*Source document:*

The Fund acknowledges that the adequacy and accuracy of the disclosure in the filing is the responsibility of the Fund. The Fund acknowledges that any comments or changes to disclosure in the filing provided by the SEC staff, acting pursuant to delegated authority, do not foreclose the SEC from taking any action with respect to the filing, and the Fund represents that it will not assert staff comments as a defense in any proceeding initiated by the SEC or any person under the federal securities laws of the United States.
Set forth below are the staff’s comments and the Fund’s responses.
Prospectus
Comment 1: Please add a cross-reference to the section titled “The Offering and Purchase of Shares” after the following sentence, which is included under the section titled “The Offering”: “The Fund offers and sells two separate classes of shares of beneficial interests (the “Shares”) designated as Class A (“Class A Shares”) and Class I (“Class I Shares”) in larger minimum denominations (compared to open-end mutual funds) to Eligible Investors (primarily higher net worth individual and institutional investors), as defined below.”
Response: The requested change has been made.
Comment 2: Under the section titled “The Offering” it states that “Investors who purchase Shares in the offering, and other persons who acquire Shares and are admitted to the Fund by its Board of Trustees . . ., will become shareholders of the Fund.” Please clarify the role of the Board with respect to admitting investors in the Fund.
Response: The sentence has been revised as follows:
Investors who purchase Shares in the offering, and other persons who acquire Shares and are admitted to the Fund by its Board of Trustees (each individually a “Trustee” and collectively the “Board”), will become shareholders of the Fund (the “Shareholders”). The Fund’s Board of Trustees (the “Board” and each trustee, a “Trustee”) is responsible for overseeing that Shareholders are Eligible Investors and may delegate this responsibility to the Administrator (as defined below) and/or the Adviser.
Comment 3: Under the section titled “Management Fee,” review and confirm that the disclosure about the expiration of the management fee waiver makes clear that the waiver will only be in effect for one month after effectiveness.

*Problem requirements:* Extend the Fund's response letter to the SEC staff, picking up right after its last sentence. The entries that follow were drawn from a separate source.

Dataset excerpts:
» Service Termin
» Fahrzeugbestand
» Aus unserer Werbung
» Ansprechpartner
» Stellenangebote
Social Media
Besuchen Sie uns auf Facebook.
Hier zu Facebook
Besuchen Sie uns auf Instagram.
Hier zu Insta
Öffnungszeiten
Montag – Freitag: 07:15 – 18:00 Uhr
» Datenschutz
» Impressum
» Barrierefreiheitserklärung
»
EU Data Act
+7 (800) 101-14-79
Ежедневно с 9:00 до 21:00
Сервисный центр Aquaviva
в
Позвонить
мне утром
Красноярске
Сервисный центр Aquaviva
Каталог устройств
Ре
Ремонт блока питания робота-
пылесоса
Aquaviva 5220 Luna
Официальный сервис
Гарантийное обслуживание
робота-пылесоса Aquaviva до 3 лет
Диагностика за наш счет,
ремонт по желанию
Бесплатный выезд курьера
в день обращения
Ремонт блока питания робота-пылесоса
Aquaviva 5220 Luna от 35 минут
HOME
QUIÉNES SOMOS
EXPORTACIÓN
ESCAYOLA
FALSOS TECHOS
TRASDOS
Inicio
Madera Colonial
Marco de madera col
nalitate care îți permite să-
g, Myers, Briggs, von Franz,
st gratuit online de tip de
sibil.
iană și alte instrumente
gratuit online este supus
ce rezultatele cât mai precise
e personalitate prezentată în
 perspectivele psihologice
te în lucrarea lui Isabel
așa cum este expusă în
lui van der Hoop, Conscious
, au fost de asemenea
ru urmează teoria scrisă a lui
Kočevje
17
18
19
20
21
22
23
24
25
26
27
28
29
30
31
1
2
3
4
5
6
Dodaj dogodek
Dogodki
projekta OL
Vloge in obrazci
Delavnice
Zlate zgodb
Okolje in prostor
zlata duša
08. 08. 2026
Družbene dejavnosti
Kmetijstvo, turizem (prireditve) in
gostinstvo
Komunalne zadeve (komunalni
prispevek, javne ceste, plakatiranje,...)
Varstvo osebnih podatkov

*Response box:*
Response: The Fund has reviewed the disclosure and believes that it is complete and accurate as written.
Comment 4: Under the section titled “Expense Limitation Agreement,” confirm that the Expense Limitation Agreement will continue.
Response: Supplementally, the Fund notes that the Expense Limitation Agreement shall automatically renew for one-year terms and may be terminated by the Adviser or the Fund upon thirty (30) days’ prior written notice to the other party. The Fund confirms that there is no current intent by the Fund or the Adviser to terminate the Expense Limitation Agreement.
Comment 5: Under the sections titled “Repurchases of Shares by the Fund” and “Repurchases of Shares,” please specify on which calendar quarter the Fund intends to commence its first tender offer.
Response: In response to the staff’s comment, the relevant paragraph has been revised as follows:
At the discretion of the Board and provided that it is in the best interests of the Fund and Shareholders to do so, the Fund intends to provide a limited degree of liquidity to the Shareholders by conducting repurchase offers generally quarterly, with a Valuation Date (as defined below) on or about March 31, June 30, September 30 and December 31 of each year. The Fund intends to conduct its first tender offer during the fifth calendar quarter after the commencement of the Fund’s operations. In each repurchase offer, the Fund may offer to repurchase its Shares at their NAV as determined as of approximately March 31, June 30, September 30 and December 31, of each year, as applicable (each, a “Valuation
Date”). The Fund intends to commence its first tender offer period on or about June 30, 2015, with an anticipated Valuation Date of September 30, 2015.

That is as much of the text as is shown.